The construction we give to this section is, that where the only ground of jurisdiction in the courts of the United States is that there is a controversy between citizens of different States, and the record of the suit shows that there is but a single controversy, and but one plaintiff and one defendant, the defendant cannot remove the suit from the State court to the Circuit Court of the United States unless he is not a resident of the State in the court of which the suit was brought. Whether this is true under the third clause of this section when the suit contains separable controversies between different sets of parties, we have no occasion to consider, as the present is not such a suit. See Western Union Tel. Co. v. Brown, 32 Fed. Rep. 337.

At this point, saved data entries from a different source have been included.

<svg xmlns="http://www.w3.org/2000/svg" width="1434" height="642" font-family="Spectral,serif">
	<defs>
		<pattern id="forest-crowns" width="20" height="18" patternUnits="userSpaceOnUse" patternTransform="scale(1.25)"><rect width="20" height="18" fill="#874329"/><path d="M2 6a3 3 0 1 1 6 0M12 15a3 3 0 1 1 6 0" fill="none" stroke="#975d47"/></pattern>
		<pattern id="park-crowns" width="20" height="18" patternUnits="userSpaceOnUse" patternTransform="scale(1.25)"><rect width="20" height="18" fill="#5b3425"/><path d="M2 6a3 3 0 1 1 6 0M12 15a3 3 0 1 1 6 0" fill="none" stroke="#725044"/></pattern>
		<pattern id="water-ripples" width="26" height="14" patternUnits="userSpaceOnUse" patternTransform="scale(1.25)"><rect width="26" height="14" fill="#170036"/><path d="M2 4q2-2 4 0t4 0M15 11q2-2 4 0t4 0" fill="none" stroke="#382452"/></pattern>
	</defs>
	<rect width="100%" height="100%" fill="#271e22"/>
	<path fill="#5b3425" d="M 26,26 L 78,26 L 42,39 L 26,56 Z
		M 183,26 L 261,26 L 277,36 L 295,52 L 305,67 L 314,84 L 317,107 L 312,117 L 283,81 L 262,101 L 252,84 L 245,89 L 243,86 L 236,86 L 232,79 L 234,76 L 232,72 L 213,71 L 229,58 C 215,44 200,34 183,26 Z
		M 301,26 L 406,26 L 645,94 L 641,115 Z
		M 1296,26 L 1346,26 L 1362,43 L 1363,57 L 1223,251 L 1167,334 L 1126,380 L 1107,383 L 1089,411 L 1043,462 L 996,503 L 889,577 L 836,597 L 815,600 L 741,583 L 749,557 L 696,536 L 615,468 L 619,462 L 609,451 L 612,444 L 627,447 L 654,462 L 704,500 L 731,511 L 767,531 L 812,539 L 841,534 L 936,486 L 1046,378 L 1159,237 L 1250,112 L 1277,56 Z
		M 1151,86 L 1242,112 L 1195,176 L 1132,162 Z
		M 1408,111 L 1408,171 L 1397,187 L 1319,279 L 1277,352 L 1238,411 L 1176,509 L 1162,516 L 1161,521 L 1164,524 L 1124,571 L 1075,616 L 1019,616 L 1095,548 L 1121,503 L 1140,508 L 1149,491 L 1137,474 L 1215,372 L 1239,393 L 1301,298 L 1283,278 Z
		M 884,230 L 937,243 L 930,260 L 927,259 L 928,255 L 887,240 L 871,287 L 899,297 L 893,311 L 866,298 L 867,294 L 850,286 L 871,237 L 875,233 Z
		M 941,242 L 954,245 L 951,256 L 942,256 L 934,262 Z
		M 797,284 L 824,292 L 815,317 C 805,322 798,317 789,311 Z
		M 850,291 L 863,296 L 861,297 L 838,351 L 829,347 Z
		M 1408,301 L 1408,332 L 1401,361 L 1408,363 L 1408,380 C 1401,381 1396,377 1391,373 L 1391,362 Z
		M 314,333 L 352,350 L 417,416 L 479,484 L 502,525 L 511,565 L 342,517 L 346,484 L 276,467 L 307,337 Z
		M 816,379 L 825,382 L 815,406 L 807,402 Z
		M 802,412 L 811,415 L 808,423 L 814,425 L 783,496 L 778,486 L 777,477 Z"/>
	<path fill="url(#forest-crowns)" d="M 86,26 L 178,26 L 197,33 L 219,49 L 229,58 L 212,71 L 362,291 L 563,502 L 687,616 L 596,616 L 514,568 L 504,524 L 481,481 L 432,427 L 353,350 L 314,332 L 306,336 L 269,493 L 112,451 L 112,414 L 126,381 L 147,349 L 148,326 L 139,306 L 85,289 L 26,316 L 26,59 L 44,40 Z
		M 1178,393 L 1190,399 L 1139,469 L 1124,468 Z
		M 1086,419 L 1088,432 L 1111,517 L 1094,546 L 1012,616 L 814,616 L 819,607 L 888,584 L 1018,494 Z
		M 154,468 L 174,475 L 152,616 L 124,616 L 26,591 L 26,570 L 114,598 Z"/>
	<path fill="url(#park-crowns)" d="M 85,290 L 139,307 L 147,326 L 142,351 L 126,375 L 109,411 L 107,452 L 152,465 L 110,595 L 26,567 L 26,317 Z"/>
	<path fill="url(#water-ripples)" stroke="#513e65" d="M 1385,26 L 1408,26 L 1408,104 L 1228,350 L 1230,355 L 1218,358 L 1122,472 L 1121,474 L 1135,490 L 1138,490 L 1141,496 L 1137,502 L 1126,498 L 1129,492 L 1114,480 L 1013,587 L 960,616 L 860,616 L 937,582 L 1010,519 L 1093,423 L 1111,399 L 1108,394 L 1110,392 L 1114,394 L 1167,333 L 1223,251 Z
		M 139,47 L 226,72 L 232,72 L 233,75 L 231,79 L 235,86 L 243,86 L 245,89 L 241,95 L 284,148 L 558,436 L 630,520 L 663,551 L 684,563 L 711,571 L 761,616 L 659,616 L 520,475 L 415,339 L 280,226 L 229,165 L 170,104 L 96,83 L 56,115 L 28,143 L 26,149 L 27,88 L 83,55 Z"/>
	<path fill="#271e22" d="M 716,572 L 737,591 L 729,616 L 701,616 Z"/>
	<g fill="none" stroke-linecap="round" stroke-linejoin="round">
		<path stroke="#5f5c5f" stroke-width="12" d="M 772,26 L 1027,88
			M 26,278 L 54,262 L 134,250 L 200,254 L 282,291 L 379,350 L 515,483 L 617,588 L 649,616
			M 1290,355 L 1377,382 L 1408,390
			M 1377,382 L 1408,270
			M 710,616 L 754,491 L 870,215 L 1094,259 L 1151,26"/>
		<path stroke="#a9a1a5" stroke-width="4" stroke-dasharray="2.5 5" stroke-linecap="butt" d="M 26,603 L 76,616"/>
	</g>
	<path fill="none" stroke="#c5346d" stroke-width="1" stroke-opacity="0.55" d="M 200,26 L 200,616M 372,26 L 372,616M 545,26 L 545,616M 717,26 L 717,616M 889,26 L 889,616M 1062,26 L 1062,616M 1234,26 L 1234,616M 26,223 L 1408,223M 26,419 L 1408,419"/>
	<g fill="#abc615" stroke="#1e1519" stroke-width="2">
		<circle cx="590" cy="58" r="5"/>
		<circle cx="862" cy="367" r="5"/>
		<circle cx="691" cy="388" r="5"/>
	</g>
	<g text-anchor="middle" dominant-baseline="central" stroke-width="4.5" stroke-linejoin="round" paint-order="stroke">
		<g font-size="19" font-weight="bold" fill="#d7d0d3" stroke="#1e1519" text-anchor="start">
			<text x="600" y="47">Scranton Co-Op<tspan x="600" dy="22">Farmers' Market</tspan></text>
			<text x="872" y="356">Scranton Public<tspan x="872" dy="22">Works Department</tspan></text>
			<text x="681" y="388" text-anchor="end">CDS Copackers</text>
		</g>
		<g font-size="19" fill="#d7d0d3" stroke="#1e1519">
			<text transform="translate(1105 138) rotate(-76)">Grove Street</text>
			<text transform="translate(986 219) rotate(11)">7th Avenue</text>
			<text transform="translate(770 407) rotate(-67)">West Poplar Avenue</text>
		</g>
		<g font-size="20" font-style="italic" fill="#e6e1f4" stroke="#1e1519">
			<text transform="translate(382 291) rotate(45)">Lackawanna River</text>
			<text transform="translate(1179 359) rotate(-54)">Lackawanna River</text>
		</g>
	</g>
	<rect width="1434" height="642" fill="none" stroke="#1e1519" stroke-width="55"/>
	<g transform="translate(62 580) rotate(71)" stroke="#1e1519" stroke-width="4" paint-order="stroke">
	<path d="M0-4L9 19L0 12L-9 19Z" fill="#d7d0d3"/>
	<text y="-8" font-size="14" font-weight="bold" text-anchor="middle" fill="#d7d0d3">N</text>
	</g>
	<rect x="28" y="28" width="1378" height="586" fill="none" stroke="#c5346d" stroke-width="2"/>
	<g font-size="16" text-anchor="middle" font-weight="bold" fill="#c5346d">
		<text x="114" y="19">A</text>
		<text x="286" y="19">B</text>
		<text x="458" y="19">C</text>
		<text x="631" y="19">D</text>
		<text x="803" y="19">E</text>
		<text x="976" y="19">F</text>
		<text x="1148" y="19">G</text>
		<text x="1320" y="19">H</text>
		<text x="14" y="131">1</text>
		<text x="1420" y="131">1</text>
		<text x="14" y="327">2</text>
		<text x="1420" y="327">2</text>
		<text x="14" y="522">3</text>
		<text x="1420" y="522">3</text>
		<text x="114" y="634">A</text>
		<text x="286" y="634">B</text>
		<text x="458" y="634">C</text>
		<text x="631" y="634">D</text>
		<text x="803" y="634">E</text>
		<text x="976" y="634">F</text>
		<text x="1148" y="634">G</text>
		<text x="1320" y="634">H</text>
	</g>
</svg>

It is immaterial that the suit could have been originally brought in the Circuit Court of the United States for the District of Massachusetts, because the jurisdiction of that court over original suits is not necessarily the same as that over suits removed from State courts. Ench jurisdiction depends upon *159the construction of the provisions of the statutes of the United States which confer it. American Finance Co. v. Bostwick, 151 Mass. 19.
The question of law arising on the dismissal of the petition by the Superior Court could properly be brought to this court by bill of exceptions. Stone v. Sargent, 129 Mass. 503. Ellis v. Atlantic & Pacific Railroad, 134 Mass. 338.
It is unnecessary to consider the other objections made to the petition. Exceptions overruled.